The engraving Lucifer’s new row-barge satirises Robert Knight (1675-11/1744) and the South Sea Bubble, the second financial crash in England following on the heels of John Law’s experiments in 1720. This, another failed scheme to refinance national debt through a trading company, saw Knight the Cashier abscond with a fortune. Knight stands in a boat bound for hell named the S.S. Inquisition. Various devils and demons control the gold, which is scathingly portrayed in the commentaries as the object of individual and national ruin.
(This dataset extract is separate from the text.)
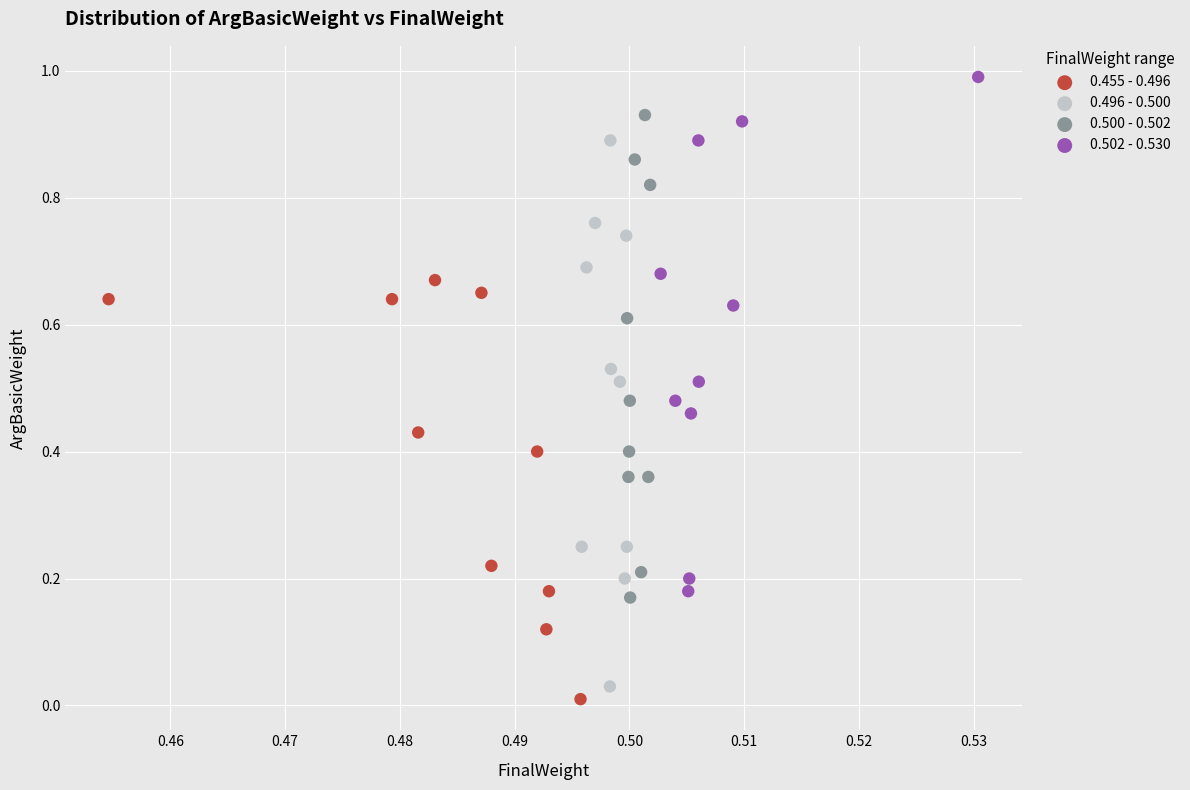

Which series reaches the maximum Y coordinate?

0.502 - 0.530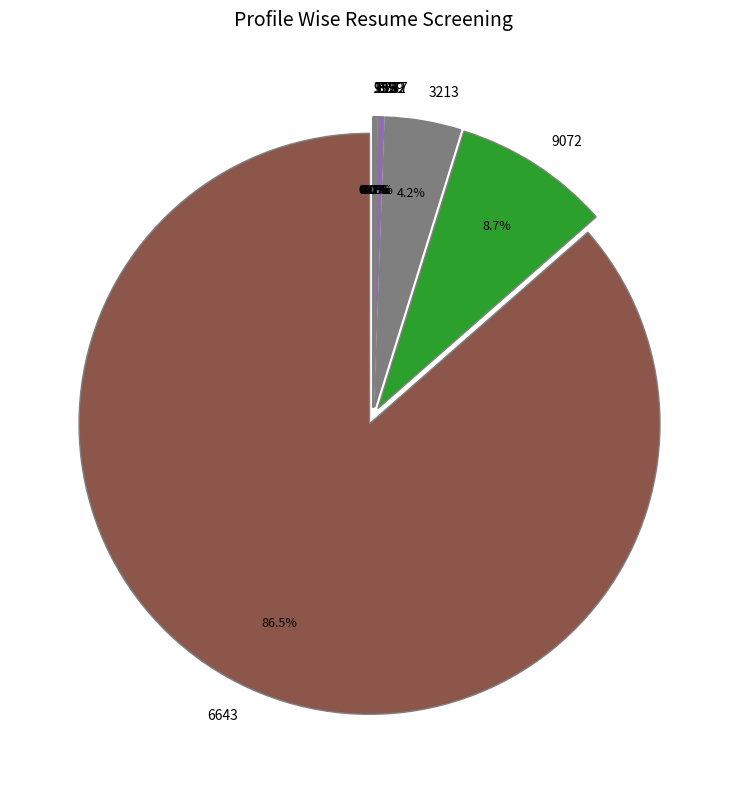

What is the change in value from 159 to 1?

-30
Like the cards, this broadside is made by an anonymous artist and would have been sold on the streets of London, the location of an audience ready to revel in sensationalism. It also echoes popular card games for in the top right corner is a playing card which is the knave or jack of diamonds and this card the viewer may associate with Robert Knight.
For contemporary finance students, the 17th and 18th centuries are rather distant and hazy constructs, yet these primary source items provide them with tangible evidence and genuine context. Financial bubbles are as prevalent today as they were in the past and through their example, the Print Collection has now entered the financial arena.
Kerrianne Stone, Curator, Prints
[1.] John Chown, A history of money: from AD 800, London; New York: Routledge, 1994, p. 144
[2.] see John Chown, 1994, pp.201-211
[3.] See Roger Tilley, A history of playing cards, New York: C.N. Potter; distributed by Crown Publishers,  especially pp. 123-133.